彼女の瞳が俺の顔をじっと覗き込んでいた。
「人が……死んでるんだよ」
教室の死体を指差し、伝える。手が震えているのが自分でも分かった。
俺が指を向けた方向を風間が見る。一瞬、目を見開き絶句。常識的な反応だ。
だが、彼女が続けた言葉は常識的とは正反対のものだった。
「困ったわね。このままじゃ練習できないわ」
「そう言う問題か!?」
思わず叫ぶ。変わり者だと言う事には気付いていたがここまでとは思わなかった。
「文化祭まで後3カ月。部員もわずか3人なのにどうしよっか…」
「いや、どうしよっか…じゃねぇだろっ!」
「しかも、もう一人の部員なんてまだ来てないし…」
「まぁ、黒川は遅刻常習犯だからな。ってそうじゃない!死体だよ!死体!」
2学年下の後輩の顔が一瞬、目に浮かぶ。だがそんな事は今はどうでもいい。
問題は俺達の目の前に死体がある、と言うことだ。
「冗談冗談。分かってるわよ。高校生探偵の出番って言いたいんでしょ?」
叫ぶ俺に対し、風間が現実離れした奇妙な発言をした。
高校生探偵。風間祈衣と言う女はミステリやサスペンスものが大好きで、ことあるごとに探偵を自称している。
事実、校内の出来事に限って言えば定期テストの順位から同級生の三角関係の内部事情まで完璧に把握しているらしい。俺に言わせれば探偵と言うよりはワイドショーだが。
「あたしのカンが言ってるの。この事件は殺人の可能性があるって」
とんでもない発言だった。
それも真顔で、真剣に。俺の瞳を真っ直ぐに見据えて。
風間は思いつきをそのままノリと勢いで口に出す女だが、今回ばかりは冗談ではなさそうだった。
「可能性って事は、自殺じゃないかもって事か?」
「そう、これは音楽部創立以来の天才ボーカリストであり、高校生探偵であるあたしの出番に違いないわ。推理漫画の王道よ」
首吊り死体を指差し、風間が嬉しそうに声を弾ませる。死ねばいいのに。
「はぁ、仕方ないな。期待してやるよ。お前の実力って奴に」
「任せて!あたしの歌で世界を変えてみせるわ!アタシの歌を聞けぇっ!」
「そっちは欠片も期待して無ぇよバカ!探偵の方だ、探偵の方!」
思い付きをそのまま口に出しただけだった。コイツは俺の想像を裏切る事が趣味なのか。
「仕方ないわねー。じゃあ、まずさしあたってする事、それは」
風間がおもむろにポケットから携帯電話を取り出し、キーを操作する。現場を画像に残すつもりなのだろうか。
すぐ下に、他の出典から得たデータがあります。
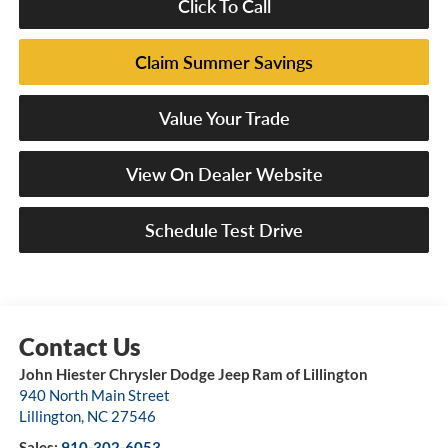
Click To Call
Claim Summer Savings
Value Your Trade
View On Dealer Website
Schedule Test Drive
John Hiester Chrysler Dodge Jeep Ram of Lillington
940 North Main Street
Lillington
,
NC
27546
Sales:
910-302-6053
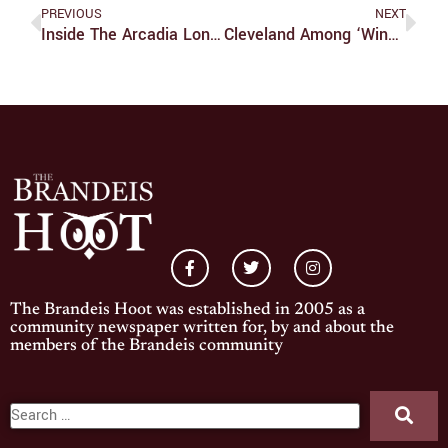
PREVIOUS
NEXT
Inside The Arcadia London Midyear Program
Cleveland Among ‘winners’ Of NBA Trade
The Brandeis Hoot was established in 2005 as a
community newspaper written for, by and about the
members of the Brandeis community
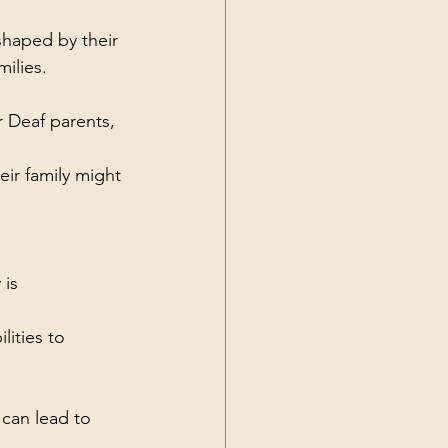
shaped by their 
ilies.
r Deaf parents, 
ir family might 
is 
ities to 
 can lead to 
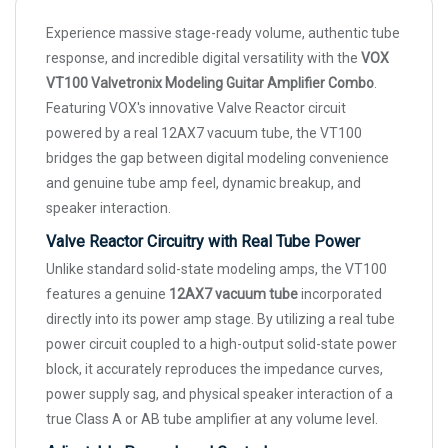
Experience massive stage-ready volume, authentic tube
response, and incredible digital versatility with the
VOX
VT100 Valvetronix Modeling Guitar Amplifier Combo
.
Featuring VOX's innovative Valve Reactor circuit
powered by a real 12AX7 vacuum tube, the VT100
bridges the gap between digital modeling convenience
and genuine tube amp feel, dynamic breakup, and
speaker interaction.
Valve Reactor Circuitry with Real Tube Power
Unlike standard solid-state modeling amps, the VT100
features a genuine
12AX7 vacuum tube
incorporated
directly into its power amp stage. By utilizing a real tube
power circuit coupled to a high-output solid-state power
block, it accurately reproduces the impedance curves,
power supply sag, and physical speaker interaction of a
true Class A or AB tube amplifier at any volume level.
慎重な操作。そばで見ている俺にでさえ緊張感が伝わってくる。
一体何をすると言うのだ。
長いようで短い時間。
俺の視線を気にしてかせずか、風間はおもむろに携帯電話を耳にあてた。
「あ、もしもし。警察ですか?高校に死体があるんですけど…はい、場所は――」
「通報かよ!?高校生探偵はどこに行った!常識すぎて予想外だよチクショウ!」
「市民の義務じゃない。何を言ってんの?」
「探偵だったら推理しろ!」
「警察に任せた方が確実だし?通報は趣味みたいなものだし」
「ウサ美ちゃんかお前は!!」
名探偵じゃなかったのかお前は!?
「別に推理しなくても死ぬわけでもないし」
「いっそ死ねよ」
「それに、電話中なんだから邪魔しないでよ。警察の人困ってるじゃない」
「俺のせいか!?俺のせいなのか!?」
理不尽だ。あまりにも理不尽だ。
「……ったく。いつもいつもバカみたいなことばかり言いやがって。少しは俺のストレスを」
「でもさ――」
ぶつぶつと呟く俺の愚痴を、通報を終えた風間が遮った。
「震え、止まったわよね?」
風間がにこり、と笑い俺の顔を覗きこんだ。
彼女の言われて初めて気付く。いつの間にか俺の体の震えは収まっていた。
「はぁ」と嘆息し諸手を挙げての降参する俺。
――敵わねぇなぁ。
こうして、俺たちが遭遇する《最悪の事件》の幕が上がったのだった。